Prompt. Only the records, repeated exactly, should make up the response.

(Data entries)

====================

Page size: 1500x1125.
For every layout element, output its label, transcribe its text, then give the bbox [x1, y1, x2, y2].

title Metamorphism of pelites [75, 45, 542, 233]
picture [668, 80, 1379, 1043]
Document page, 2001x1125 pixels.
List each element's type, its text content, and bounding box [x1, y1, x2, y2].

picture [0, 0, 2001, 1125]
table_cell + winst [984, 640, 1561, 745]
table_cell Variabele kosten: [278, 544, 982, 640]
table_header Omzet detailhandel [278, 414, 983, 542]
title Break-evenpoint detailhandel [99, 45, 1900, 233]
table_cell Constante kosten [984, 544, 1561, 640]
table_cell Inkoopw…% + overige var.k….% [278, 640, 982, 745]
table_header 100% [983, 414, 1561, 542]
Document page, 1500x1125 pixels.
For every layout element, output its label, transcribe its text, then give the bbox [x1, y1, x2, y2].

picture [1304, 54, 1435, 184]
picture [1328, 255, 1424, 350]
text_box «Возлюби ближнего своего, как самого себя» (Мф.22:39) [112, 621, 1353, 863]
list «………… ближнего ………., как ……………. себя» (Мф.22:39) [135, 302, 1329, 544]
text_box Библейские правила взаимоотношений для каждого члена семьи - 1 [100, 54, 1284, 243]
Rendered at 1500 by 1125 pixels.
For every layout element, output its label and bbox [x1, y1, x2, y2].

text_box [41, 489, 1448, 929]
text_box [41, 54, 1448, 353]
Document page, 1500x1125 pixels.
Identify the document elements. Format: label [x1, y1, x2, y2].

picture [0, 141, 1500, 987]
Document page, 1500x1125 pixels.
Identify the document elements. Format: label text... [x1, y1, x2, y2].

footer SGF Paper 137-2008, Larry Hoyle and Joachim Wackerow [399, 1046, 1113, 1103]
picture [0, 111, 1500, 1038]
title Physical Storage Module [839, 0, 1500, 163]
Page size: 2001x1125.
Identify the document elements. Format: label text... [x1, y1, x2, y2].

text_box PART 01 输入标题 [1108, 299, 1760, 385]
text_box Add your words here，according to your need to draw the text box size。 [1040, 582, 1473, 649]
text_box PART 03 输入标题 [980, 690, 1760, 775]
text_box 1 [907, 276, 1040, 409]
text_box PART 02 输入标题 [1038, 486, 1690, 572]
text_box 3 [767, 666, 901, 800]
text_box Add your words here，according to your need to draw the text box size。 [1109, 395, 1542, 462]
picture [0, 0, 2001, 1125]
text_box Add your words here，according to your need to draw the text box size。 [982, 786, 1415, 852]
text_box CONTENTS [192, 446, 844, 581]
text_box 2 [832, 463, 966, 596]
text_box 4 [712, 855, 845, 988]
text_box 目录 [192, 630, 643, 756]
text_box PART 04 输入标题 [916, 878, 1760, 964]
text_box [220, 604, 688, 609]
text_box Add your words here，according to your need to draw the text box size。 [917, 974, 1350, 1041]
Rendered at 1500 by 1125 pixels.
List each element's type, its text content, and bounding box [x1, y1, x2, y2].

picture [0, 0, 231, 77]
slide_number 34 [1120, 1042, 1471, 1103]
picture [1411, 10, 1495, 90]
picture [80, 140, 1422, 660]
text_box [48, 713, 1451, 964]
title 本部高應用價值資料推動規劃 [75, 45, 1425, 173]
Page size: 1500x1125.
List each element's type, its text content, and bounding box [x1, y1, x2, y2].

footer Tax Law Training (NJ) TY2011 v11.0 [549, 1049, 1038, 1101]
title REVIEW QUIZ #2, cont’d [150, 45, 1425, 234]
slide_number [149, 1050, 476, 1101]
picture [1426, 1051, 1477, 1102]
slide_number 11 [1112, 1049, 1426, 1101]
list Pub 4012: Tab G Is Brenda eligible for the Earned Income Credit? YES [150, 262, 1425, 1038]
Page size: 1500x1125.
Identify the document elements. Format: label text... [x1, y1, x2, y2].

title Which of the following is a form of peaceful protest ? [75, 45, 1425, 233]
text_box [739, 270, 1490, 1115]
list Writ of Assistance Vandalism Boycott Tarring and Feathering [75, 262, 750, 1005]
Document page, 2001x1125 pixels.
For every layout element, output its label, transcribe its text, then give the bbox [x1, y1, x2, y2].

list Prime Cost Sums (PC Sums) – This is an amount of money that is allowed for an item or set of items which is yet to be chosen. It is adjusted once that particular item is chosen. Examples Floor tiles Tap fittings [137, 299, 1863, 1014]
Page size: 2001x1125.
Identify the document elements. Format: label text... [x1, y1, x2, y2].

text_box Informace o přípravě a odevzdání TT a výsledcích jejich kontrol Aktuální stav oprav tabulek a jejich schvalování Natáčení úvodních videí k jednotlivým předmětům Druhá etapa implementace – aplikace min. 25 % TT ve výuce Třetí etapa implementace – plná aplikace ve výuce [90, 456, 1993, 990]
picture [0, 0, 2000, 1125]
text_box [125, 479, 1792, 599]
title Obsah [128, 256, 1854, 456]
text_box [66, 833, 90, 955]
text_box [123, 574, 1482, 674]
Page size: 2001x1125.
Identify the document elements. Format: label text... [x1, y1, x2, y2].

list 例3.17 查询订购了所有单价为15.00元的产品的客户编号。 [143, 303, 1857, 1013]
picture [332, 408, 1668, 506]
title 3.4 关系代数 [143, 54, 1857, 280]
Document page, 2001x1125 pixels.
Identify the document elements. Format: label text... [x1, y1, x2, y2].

====================

Task solution.
Page size: 1500x1125.
For every layout element, output its label, transcribe its text, then give the bbox [x1, y1, x2, y2].

title Metamorphism of pelites [75, 45, 542, 233]
picture [668, 80, 1379, 1043]
Document page, 2001x1125 pixels.
List each element's type, its text content, and bounding box [x1, y1, x2, y2].

picture [0, 0, 2001, 1125]
table_cell + winst [984, 640, 1561, 745]
table_cell Variabele kosten: [278, 544, 982, 640]
table_header Omzet detailhandel [278, 414, 983, 542]
title Break-evenpoint detailhandel [99, 45, 1900, 233]
table_cell Constante kosten [984, 544, 1561, 640]
table_cell Inkoopw…% + overige var.k….% [278, 640, 982, 745]
table_header 100% [983, 414, 1561, 542]
Document page, 1500x1125 pixels.
For every layout element, output its label, transcribe its text, then give the bbox [x1, y1, x2, y2].

picture [1304, 54, 1435, 184]
picture [1328, 255, 1424, 350]
text_box «Возлюби ближнего своего, как самого себя» (Мф.22:39) [112, 621, 1353, 863]
list «………… ближнего ………., как ……………. себя» (Мф.22:39) [135, 302, 1329, 544]
text_box Библейские правила взаимоотношений для каждого члена семьи - 1 [100, 54, 1284, 243]
Rendered at 1500 by 1125 pixels.
For every layout element, output its label and bbox [x1, y1, x2, y2].

text_box [41, 489, 1448, 929]
text_box [41, 54, 1448, 353]
Document page, 1500x1125 pixels.
Identify the document elements. Format: label [x1, y1, x2, y2].

picture [0, 141, 1500, 987]
Document page, 1500x1125 pixels.
Identify the document elements. Format: label text... [x1, y1, x2, y2].

footer SGF Paper 137-2008, Larry Hoyle and Joachim Wackerow [399, 1046, 1113, 1103]
picture [0, 111, 1500, 1038]
title Physical Storage Module [839, 0, 1500, 163]
Page size: 2001x1125.
Identify the document elements. Format: label text... [x1, y1, x2, y2].

text_box PART 01 输入标题 [1108, 299, 1760, 385]
text_box Add your words here，according to your need to draw the text box size。 [1040, 582, 1473, 649]
text_box PART 03 输入标题 [980, 690, 1760, 775]
text_box 1 [907, 276, 1040, 409]
text_box PART 02 输入标题 [1038, 486, 1690, 572]
text_box 3 [767, 666, 901, 800]
text_box Add your words here，according to your need to draw the text box size。 [1109, 395, 1542, 462]
picture [0, 0, 2001, 1125]
text_box Add your words here，according to your need to draw the text box size。 [982, 786, 1415, 852]
text_box CONTENTS [192, 446, 844, 581]
text_box 2 [832, 463, 966, 596]
text_box 4 [712, 855, 845, 988]
text_box 目录 [192, 630, 643, 756]
text_box PART 04 输入标题 [916, 878, 1760, 964]
text_box [220, 604, 688, 609]
text_box Add your words here，according to your need to draw the text box size。 [917, 974, 1350, 1041]
Rendered at 1500 by 1125 pixels.
List each element's type, its text content, and bounding box [x1, y1, x2, y2].

picture [0, 0, 231, 77]
slide_number 34 [1120, 1042, 1471, 1103]
picture [1411, 10, 1495, 90]
picture [80, 140, 1422, 660]
text_box [48, 713, 1451, 964]
title 本部高應用價值資料推動規劃 [75, 45, 1425, 173]
Page size: 1500x1125.
List each element's type, its text content, and bounding box [x1, y1, x2, y2].

footer Tax Law Training (NJ) TY2011 v11.0 [549, 1049, 1038, 1101]
title REVIEW QUIZ #2, cont’d [150, 45, 1425, 234]
slide_number [149, 1050, 476, 1101]
picture [1426, 1051, 1477, 1102]
slide_number 11 [1112, 1049, 1426, 1101]
list Pub 4012: Tab G Is Brenda eligible for the Earned Income Credit? YES [150, 262, 1425, 1038]
Page size: 1500x1125.
Identify the document elements. Format: label text... [x1, y1, x2, y2].

title Which of the following is a form of peaceful protest ? [75, 45, 1425, 233]
text_box [739, 270, 1490, 1115]
list Writ of Assistance Vandalism Boycott Tarring and Feathering [75, 262, 750, 1005]
Document page, 2001x1125 pixels.
For every layout element, output its label, transcribe its text, then give the bbox [x1, y1, x2, y2].

list Prime Cost Sums (PC Sums) – This is an amount of money that is allowed for an item or set of items which is yet to be chosen. It is adjusted once that particular item is chosen. Examples Floor tiles Tap fittings [137, 299, 1863, 1014]
Page size: 2001x1125.
Identify the document elements. Format: label text... [x1, y1, x2, y2].

text_box Informace o přípravě a odevzdání TT a výsledcích jejich kontrol Aktuální stav oprav tabulek a jejich schvalování Natáčení úvodních videí k jednotlivým předmětům Druhá etapa implementace – aplikace min. 25 % TT ve výuce Třetí etapa implementace – plná aplikace ve výuce [90, 456, 1993, 990]
picture [0, 0, 2000, 1125]
text_box [125, 479, 1792, 599]
title Obsah [128, 256, 1854, 456]
text_box [66, 833, 90, 955]
text_box [123, 574, 1482, 674]
Page size: 2001x1125.
Identify the document elements. Format: label text... [x1, y1, x2, y2].

list 例3.17 查询订购了所有单价为15.00元的产品的客户编号。 [143, 303, 1857, 1013]
picture [332, 408, 1668, 506]
title 3.4 关系代数 [143, 54, 1857, 280]
Document page, 2001x1125 pixels.
Identify the document elements. Format: label text... [x1, y1, x2, y2].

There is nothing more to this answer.